Saved data entries:
[Start of section]

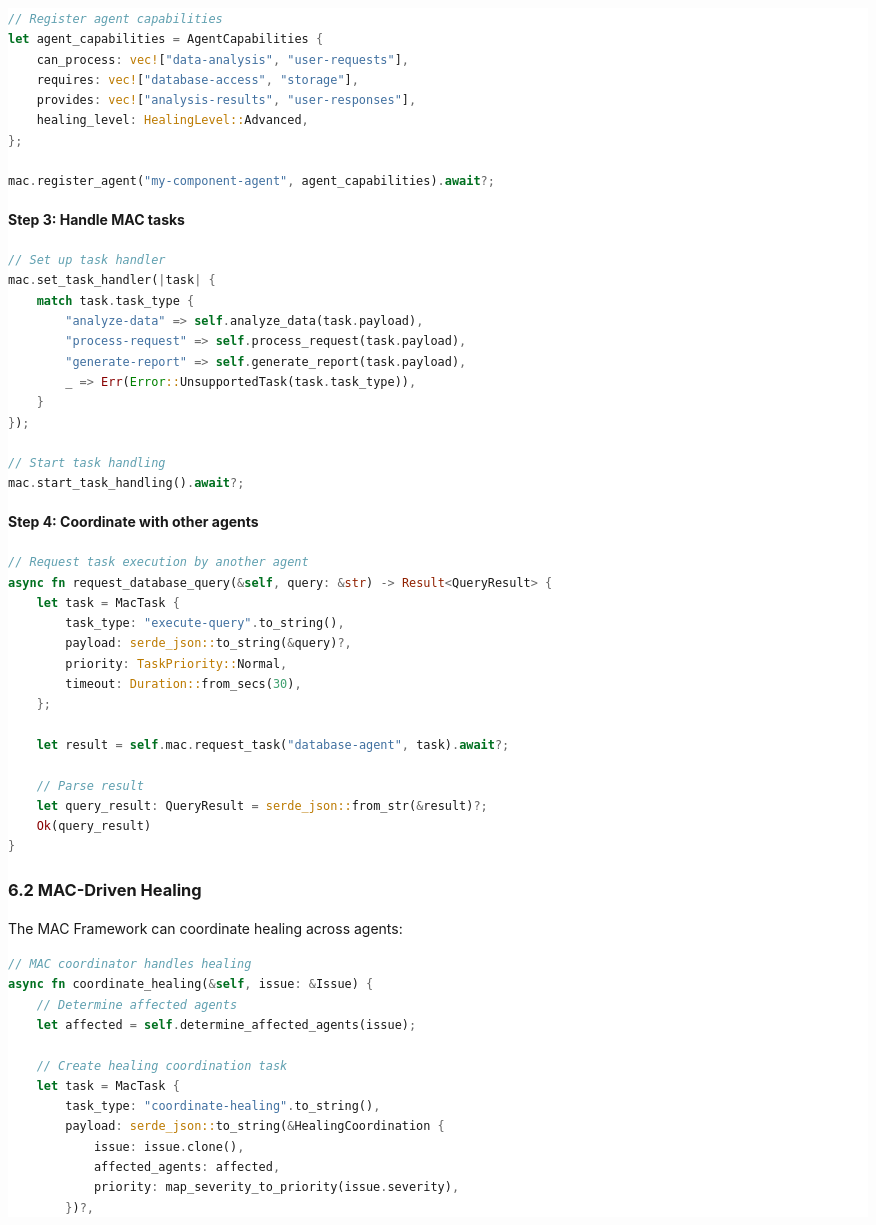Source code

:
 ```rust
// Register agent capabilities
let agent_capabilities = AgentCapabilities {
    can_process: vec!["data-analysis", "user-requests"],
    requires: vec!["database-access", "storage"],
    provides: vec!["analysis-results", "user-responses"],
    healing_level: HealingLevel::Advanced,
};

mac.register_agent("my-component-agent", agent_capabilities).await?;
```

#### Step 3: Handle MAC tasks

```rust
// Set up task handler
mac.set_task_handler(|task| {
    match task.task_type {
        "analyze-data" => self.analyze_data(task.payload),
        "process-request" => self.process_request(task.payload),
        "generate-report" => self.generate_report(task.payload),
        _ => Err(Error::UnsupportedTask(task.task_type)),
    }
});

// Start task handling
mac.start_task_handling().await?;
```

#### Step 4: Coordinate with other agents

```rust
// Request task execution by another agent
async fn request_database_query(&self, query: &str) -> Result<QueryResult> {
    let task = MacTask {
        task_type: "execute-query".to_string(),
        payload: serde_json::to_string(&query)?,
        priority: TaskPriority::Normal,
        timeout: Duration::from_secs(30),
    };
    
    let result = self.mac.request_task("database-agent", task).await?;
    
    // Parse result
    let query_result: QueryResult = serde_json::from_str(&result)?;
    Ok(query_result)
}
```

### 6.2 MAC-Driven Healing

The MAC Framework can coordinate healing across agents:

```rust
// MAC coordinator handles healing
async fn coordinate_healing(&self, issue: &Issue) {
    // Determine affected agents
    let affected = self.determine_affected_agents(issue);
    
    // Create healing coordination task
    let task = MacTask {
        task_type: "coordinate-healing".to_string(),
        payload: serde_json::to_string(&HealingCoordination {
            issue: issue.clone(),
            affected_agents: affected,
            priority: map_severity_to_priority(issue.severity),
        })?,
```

[End of section]
[Start of section]

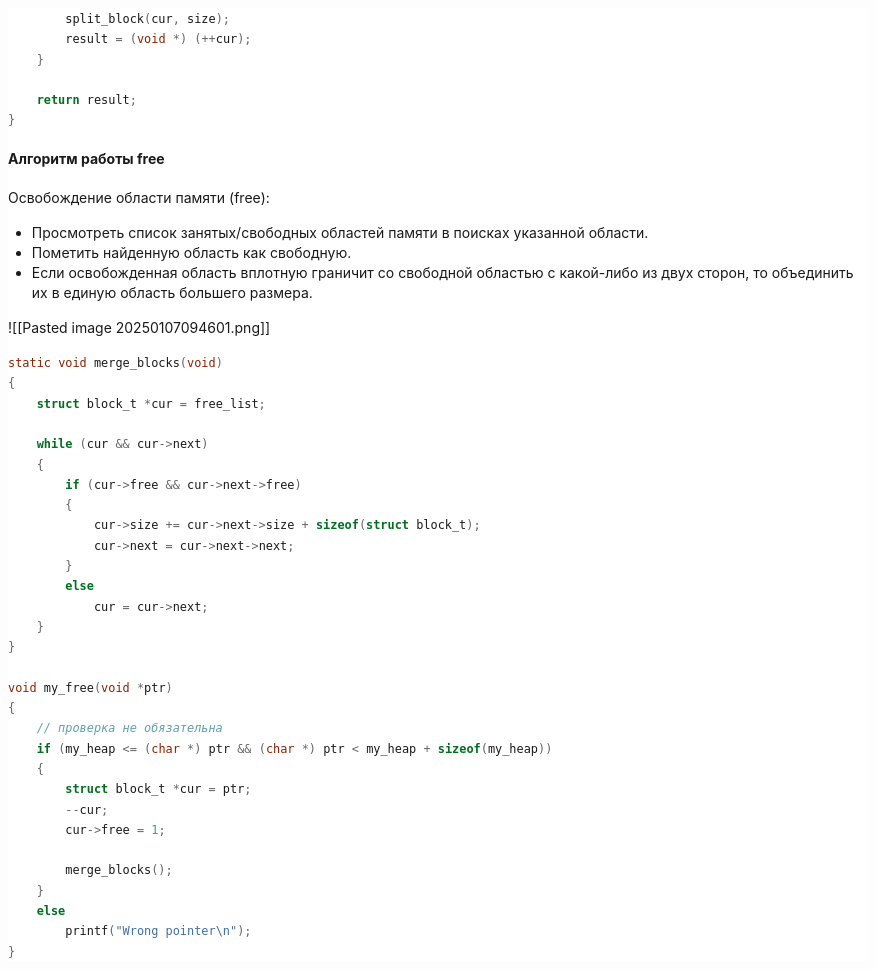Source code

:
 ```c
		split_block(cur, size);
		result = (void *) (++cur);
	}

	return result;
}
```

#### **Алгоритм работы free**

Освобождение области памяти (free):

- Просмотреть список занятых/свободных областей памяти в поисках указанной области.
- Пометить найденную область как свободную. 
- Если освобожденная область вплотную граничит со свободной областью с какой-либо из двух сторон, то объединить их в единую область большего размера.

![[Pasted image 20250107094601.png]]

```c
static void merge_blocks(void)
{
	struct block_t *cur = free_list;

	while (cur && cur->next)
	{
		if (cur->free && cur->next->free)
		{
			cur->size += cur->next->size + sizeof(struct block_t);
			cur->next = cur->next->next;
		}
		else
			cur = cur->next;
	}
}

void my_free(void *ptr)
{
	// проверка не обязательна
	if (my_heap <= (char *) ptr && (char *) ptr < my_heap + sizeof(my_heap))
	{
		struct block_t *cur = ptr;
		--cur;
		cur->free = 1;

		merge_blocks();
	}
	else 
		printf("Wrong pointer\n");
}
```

[End of section]
[Start of section]

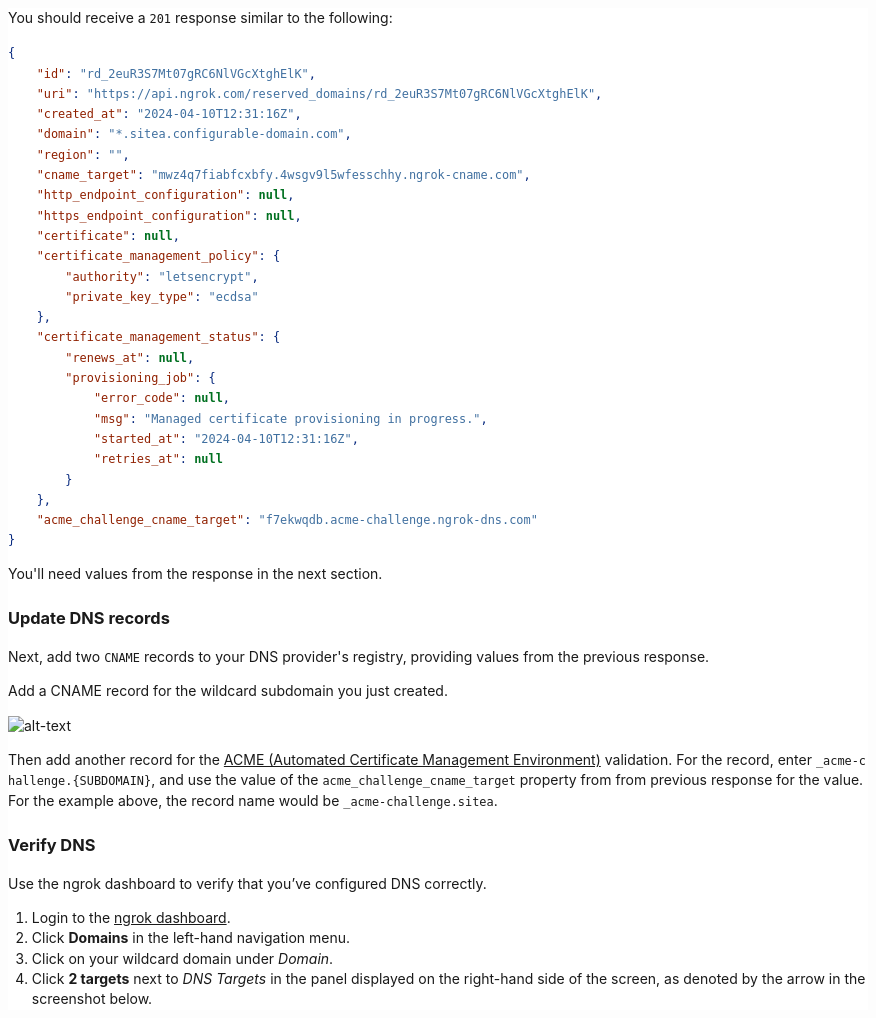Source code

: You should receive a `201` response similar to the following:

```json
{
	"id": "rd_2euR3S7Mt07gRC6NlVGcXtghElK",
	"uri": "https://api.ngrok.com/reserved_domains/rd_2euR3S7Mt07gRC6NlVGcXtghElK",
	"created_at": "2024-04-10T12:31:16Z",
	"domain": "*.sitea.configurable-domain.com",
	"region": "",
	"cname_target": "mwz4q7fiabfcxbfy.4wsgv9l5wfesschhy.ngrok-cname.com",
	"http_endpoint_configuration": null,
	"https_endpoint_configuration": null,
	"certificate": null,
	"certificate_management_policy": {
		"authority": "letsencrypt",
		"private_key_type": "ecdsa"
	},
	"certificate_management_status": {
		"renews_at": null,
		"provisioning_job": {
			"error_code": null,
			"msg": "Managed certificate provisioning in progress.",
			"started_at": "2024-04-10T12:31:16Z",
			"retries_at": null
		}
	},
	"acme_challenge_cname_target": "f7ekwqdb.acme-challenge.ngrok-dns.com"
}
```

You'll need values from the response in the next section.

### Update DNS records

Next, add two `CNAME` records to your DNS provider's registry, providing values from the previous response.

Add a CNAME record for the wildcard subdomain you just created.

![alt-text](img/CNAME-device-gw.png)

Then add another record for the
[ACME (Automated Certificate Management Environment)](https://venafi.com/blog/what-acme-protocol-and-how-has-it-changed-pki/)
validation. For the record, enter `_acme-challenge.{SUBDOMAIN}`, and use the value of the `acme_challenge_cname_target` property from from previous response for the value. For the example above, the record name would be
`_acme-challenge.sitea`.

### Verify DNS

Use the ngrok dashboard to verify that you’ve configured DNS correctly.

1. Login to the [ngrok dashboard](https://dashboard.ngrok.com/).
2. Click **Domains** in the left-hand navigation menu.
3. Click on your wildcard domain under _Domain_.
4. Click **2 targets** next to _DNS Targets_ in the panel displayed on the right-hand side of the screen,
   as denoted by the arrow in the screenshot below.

[End of section]

WORK ITEM - Lines that contain "issue" are to be copied from the records above.

WRITTEN ANSWER -
async fn coordinate_healing(&self, issue: &Issue) {
    let affected = self.determine_affected_agents(issue);
            issue: issue.clone(),
            priority: map_severity_to_priority(issue.severity),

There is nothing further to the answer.